Sunday, 6 July 2008

Best laid plans...

From Scotland on Sunday:

Glasgow 'will struggle to sell properties' to raise £100m for 2014 Games

Published Date: 06 July 2008
By Nathalie Thomas

CONCERNS are growing that Glasgow City Council will be unable to raise up to £100m towards the 2014 Commonwealth Games due to a decline in interest for regeneration projects.

The council is hoping to raise funds from the sale of 56 "surplus sites". But commercial property experts warn that, given the current state of the market, it is unlikely the properties, which include several former schools, will achieve anywhere near the expected sum.

The market has been slowing down and prices falling and few expect a recovery until next spring at the earliest.

There are also mounting fears that the council will not be able to find an appropriate private sector partner for the sales, which it is proposing to carry out through a joint venture. With many of the major building companies suffering severe financial strain, sources say there is no appetite for the project. If it fails to get off the ground, sources warn that the council is going to fall short of the £375m cost of the Games. Around 80% is expected to be met by the Scottish Government, with Glasgow City Council providing the rest. One leading commercial property consultant said: "I'm not sure there is an appetite for the joint venture in the commercial sector. If it doesn't happen, they are short of a fairly serious capital receipt."Another source said: "Companies that tend to get involved with these joint venture projects rely on banks and debt financing, and that's incredibly hard to get your hands on these days. It doesn't surprise me that they'll experience difficulties."

David Bell, director of the public sector group at CB Richard Ellis, warned that regeneration projects are always the first to fall by the wayside during economic downturns due to the higher risks involved. "They are now really quite peripheral in this market," he said.

A spokeswoman for Glasgow City Council said the process of finding a joint venture partner is "still ongoing". She added that the money raised through the sales will go towards supporting "a number of the council's priorities", including the Commonwealth Games, but a specific proportion of the £100m has not been earmarked for the sporting event in 2014.

The deadline for proposals was March 14. It is understood the council wants to transfer all 56 surplus sites to the new joint venture by the end of the current financial year.

The news comes just a few weeks after Lend Lease, the Australian developer working on the £1bn Olympic Village in London, admitted it has so far not been able to raise the £450m it needs to fund the site in Stratford. Lenders are increasingly reluctant to back the project because they fear falling property prices could lead to them not regaining all of their money.

And from Halifax, more news about the failed Canadian bid:

Bid report bang on — councillors

Sun. Jul 6 - 11:29 AM

A handful of municipal councillors feel the findings of an independent review of Halifax’s failed 2014 Commonwealth Games bid are bang on.

The councillors that The Chronicle Herald spoke to Saturday admitted that they haven’t had a chance to read the entire report, which was released to the public Friday. But they said everything they have heard so far backs up their earlier complaints about the bid process.

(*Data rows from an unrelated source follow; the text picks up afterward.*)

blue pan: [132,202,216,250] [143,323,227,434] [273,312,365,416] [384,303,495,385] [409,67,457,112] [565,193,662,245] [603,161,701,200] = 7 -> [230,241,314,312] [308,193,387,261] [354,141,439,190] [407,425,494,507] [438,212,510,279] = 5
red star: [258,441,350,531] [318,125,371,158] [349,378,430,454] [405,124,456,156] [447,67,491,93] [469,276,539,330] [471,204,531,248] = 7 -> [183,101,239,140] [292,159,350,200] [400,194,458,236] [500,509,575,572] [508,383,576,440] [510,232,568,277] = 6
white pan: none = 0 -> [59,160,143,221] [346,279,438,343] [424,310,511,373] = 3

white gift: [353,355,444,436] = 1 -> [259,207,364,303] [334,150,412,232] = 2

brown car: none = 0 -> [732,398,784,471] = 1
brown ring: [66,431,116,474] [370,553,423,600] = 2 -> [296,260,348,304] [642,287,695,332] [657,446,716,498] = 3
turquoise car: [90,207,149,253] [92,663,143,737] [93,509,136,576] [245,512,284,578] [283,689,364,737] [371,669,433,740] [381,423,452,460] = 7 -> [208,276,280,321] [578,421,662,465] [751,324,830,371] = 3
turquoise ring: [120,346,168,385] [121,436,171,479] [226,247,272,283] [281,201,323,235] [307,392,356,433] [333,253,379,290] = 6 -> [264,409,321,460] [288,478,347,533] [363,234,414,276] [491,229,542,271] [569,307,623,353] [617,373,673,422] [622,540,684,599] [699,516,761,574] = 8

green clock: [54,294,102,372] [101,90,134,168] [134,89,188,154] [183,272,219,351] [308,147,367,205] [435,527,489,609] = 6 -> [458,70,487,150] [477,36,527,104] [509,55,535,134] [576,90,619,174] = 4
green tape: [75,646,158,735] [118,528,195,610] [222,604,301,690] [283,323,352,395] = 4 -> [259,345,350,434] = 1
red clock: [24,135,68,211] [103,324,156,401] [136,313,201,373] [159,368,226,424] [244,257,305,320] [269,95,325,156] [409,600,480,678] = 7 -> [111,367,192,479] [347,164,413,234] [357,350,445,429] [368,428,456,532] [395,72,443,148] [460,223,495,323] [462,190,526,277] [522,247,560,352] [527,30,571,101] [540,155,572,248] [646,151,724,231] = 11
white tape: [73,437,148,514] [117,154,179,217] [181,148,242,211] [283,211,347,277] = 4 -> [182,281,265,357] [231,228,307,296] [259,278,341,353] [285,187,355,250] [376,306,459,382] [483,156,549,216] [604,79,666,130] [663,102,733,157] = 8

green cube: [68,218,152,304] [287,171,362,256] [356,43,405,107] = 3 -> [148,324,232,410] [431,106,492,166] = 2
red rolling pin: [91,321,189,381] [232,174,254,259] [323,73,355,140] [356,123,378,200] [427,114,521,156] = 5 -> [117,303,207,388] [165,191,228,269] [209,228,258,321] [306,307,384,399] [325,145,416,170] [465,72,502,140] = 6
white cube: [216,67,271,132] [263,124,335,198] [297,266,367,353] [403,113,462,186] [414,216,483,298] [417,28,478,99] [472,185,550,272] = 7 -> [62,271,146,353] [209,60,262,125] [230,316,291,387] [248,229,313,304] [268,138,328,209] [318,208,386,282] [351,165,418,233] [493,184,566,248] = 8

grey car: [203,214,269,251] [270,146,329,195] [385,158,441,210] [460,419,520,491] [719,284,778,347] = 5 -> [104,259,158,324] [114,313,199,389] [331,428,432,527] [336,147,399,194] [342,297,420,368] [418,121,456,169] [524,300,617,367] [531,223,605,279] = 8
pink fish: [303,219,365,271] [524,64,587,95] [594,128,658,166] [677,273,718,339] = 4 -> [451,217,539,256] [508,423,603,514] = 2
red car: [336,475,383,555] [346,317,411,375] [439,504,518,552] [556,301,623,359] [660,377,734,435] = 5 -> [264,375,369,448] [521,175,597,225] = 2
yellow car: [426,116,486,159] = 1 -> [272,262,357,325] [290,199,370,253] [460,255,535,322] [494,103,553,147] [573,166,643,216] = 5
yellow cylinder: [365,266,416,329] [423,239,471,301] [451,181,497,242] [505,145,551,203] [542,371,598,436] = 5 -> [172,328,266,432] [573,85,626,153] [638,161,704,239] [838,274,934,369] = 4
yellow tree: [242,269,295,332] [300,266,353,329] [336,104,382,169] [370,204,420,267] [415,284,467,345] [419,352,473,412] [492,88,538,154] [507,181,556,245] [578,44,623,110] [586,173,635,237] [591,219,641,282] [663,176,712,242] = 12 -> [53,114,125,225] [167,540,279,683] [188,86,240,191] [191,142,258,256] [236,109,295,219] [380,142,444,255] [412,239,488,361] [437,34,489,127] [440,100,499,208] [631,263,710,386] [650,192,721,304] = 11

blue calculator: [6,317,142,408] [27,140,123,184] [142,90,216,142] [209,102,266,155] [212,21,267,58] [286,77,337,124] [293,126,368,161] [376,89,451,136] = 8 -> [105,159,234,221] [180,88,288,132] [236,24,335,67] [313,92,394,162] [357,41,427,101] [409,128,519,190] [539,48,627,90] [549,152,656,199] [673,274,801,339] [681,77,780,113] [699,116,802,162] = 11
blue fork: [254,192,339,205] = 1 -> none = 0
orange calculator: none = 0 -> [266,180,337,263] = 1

"I don’t disagree with anything they said," Coun. Andrew Younger (East Dartmouth-The Lakes) said of the review by the Public Policy Forum in Ottawa. "Their findings are exactly the same things that myself and a number of other councillors complained about from early on."

The nine-page report highlights a number of problems with Halifax’s $1.7-billion bid, primarily its lack of transparency.

"It was very frustrating," Mr. Younger said. "I’m sure members of the legislature felt the same way. MLAs, councillors, none of us knew anything about the bid.

"We’re supposed to be the guardians of the public purse, yet nobody would tell us anything."
Coun. Gloria McCluskey said it was "ridiculous" to think that everything had to be kept hush-hush so as not to tip off the competing cities of Glasgow, Scotland, and Abuja, Nigeria.

"Something that’s handled like that, to me, is doomed to failure," said the Dartmouth Centre representative. However, Ms. McCluskey said not all the blame can be put on the bid committee.
"Everybody was sworn to secrecy," Ms. McCluskey said. "That’s the biggest mistake I made was agreeing to that going the way it went."

Coun. Sheila Fougere (Connaught-Quinpool) said the failed bid should be used as a learning tool.
"No matter how you look at it, from beginning to end, it ended up being a huge disappointment," she said. "But there are lessons to be learned from it.

"Secrecy and lack of transparency . . . it just breeds distrust and discontent. Whereas if you put everything above board, people have the opportunity to not only react but to perhaps react in a positive way."

Mr. Younger agreed any Canadian city thinking about hosting an international event could learn a lot from this, especially what needs to be in place before the city signs on.

"I don’t think as a country we can be bidding on international events of this magnitude without early in the process knowing how much the federal and respective provincial governments are going to contribute to the bid and what facilities are needed," he said.

Mr. Younger also criticized Ottawa for only offering money for recreation facilities if Halifax agreed to take on the bid.

"If a community needs facilities, the federal government should be there as a partner, regardless of whether there is a major event coming," he said.